> EXTRACTED MATERIAL
----------

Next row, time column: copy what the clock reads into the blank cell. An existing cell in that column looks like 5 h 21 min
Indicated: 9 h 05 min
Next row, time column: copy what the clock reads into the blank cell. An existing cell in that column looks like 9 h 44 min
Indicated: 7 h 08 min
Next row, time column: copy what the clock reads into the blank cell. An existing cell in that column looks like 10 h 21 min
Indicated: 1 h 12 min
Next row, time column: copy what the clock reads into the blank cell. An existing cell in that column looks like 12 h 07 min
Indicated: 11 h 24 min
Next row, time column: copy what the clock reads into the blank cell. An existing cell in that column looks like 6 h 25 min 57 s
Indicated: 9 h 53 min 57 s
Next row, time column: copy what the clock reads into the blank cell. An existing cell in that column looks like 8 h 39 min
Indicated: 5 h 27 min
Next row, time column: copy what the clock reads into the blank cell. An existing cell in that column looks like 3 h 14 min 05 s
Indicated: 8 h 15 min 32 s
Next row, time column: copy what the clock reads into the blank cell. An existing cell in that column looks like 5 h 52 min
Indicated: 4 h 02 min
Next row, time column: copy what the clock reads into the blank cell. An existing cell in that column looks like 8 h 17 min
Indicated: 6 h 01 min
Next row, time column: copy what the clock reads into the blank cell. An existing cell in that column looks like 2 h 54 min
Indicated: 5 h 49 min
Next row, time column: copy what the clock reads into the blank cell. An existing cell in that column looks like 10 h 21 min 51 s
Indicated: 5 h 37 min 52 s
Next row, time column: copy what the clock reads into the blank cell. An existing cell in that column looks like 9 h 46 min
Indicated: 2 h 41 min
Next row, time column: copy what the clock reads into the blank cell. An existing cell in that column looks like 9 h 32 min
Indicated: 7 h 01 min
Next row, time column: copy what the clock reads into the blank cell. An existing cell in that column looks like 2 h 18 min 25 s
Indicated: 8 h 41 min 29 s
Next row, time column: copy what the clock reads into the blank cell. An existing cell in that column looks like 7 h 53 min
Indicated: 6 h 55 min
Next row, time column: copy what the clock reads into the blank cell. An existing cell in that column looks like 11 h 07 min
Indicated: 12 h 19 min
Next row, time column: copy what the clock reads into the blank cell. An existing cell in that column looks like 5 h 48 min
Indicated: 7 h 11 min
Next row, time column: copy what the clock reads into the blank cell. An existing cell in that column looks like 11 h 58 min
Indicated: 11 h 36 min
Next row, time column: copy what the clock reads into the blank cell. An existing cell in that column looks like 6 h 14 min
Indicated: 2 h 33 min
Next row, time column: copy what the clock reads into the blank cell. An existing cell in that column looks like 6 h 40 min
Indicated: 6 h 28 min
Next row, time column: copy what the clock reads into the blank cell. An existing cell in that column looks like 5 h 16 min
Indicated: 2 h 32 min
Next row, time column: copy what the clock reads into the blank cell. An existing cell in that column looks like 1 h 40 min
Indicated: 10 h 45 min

----------

> SET EXERCISE
Lay out all the lines above as a two-column CSV with the header row instruction,reading. Give one row per line, with the line's text under instruction and its answer under reading, each field in double quotes and any line breaks replaced by spaces.

> TASK ANSWER
instruction,reading
"Next row, time column: copy what the clock reads into the blank cell. An existing cell in that column looks like 5 h 21 min Indicated:","9 h 05 min"
"Next row, time column: copy what the clock reads into the blank cell. An existing cell in that column looks like 9 h 44 min Indicated:","7 h 08 min"
"Next row, time column: copy what the clock reads into the blank cell. An existing cell in that column looks like 10 h 21 min Indicated:","1 h 12 min"
"Next row, time column: copy what the clock reads into the blank cell. An existing cell in that column looks like 12 h 07 min Indicated:","11 h 24 min"
"Next row, time column: copy what the clock reads into the blank cell. An existing cell in that column looks like 6 h 25 min 57 s Indicated:","9 h 53 min 57 s"
"Next row, time column: copy what the clock reads into the blank cell. An existing cell in that column looks like 8 h 39 min Indicated:","5 h 27 min"
"Next row, time column: copy what the clock reads into the blank cell. An existing cell in that column looks like 3 h 14 min 05 s Indicated:","8 h 15 min 32 s"
"Next row, time column: copy what the clock reads into the blank cell. An existing cell in that column looks like 5 h 52 min Indicated:","4 h 02 min"
"Next row, time column: copy what the clock reads into the blank cell. An existing cell in that column looks like 8 h 17 min Indicated:","6 h 01 min"
"Next row, time column: copy what the clock reads into the blank cell. An existing cell in that column looks like 2 h 54 min Indicated:","5 h 49 min"
"Next row, time column: copy what the clock reads into the blank cell. An existing cell in that column looks like 10 h 21 min 51 s Indicated:","5 h 37 min 52 s"
"Next row, time column: copy what the clock reads into the blank cell. An existing cell in that column looks like 9 h 46 min Indicated:","2 h 41 min"
"Next row, time column: copy what the clock reads into the blank cell. An existing cell in that column looks like 9 h 32 min Indicated:","7 h 01 min"
"Next row, time column: copy what the clock reads into the blank cell. An existing cell in that column looks like 2 h 18 min 25 s Indicated:","8 h 41 min 29 s"
"Next row, time column: copy what the clock reads into the blank cell. An existing cell in that column looks like 7 h 53 min Indicated:","6 h 55 min"
"Next row, time column: copy what the clock reads into the blank cell. An existing cell in that column looks like 11 h 07 min Indicated:","12 h 19 min"
"Next row, time column: copy what the clock reads into the blank cell. An existing cell in that column looks like 5 h 48 min Indicated:","7 h 11 min"
"Next row, time column: copy what the clock reads into the blank cell. An existing cell in that column looks like 11 h 58 min Indicated:","11 h 36 min"
"Next row, time column: copy what the clock reads into the blank cell. An existing cell in that column looks like 6 h 14 min Indicated:","2 h 33 min"
"Next row, time column: copy what the clock reads into the blank cell. An existing cell in that column looks like 6 h 40 min Indicated:","6 h 28 min"
"Next row, time column: copy what the clock reads into the blank cell. An existing cell in that column looks like 5 h 16 min Indicated:","2 h 32 min"
"Next row, time column: copy what the clock reads into the blank cell. An existing cell in that column looks like 1 h 40 min Indicated:","10 h 45 min"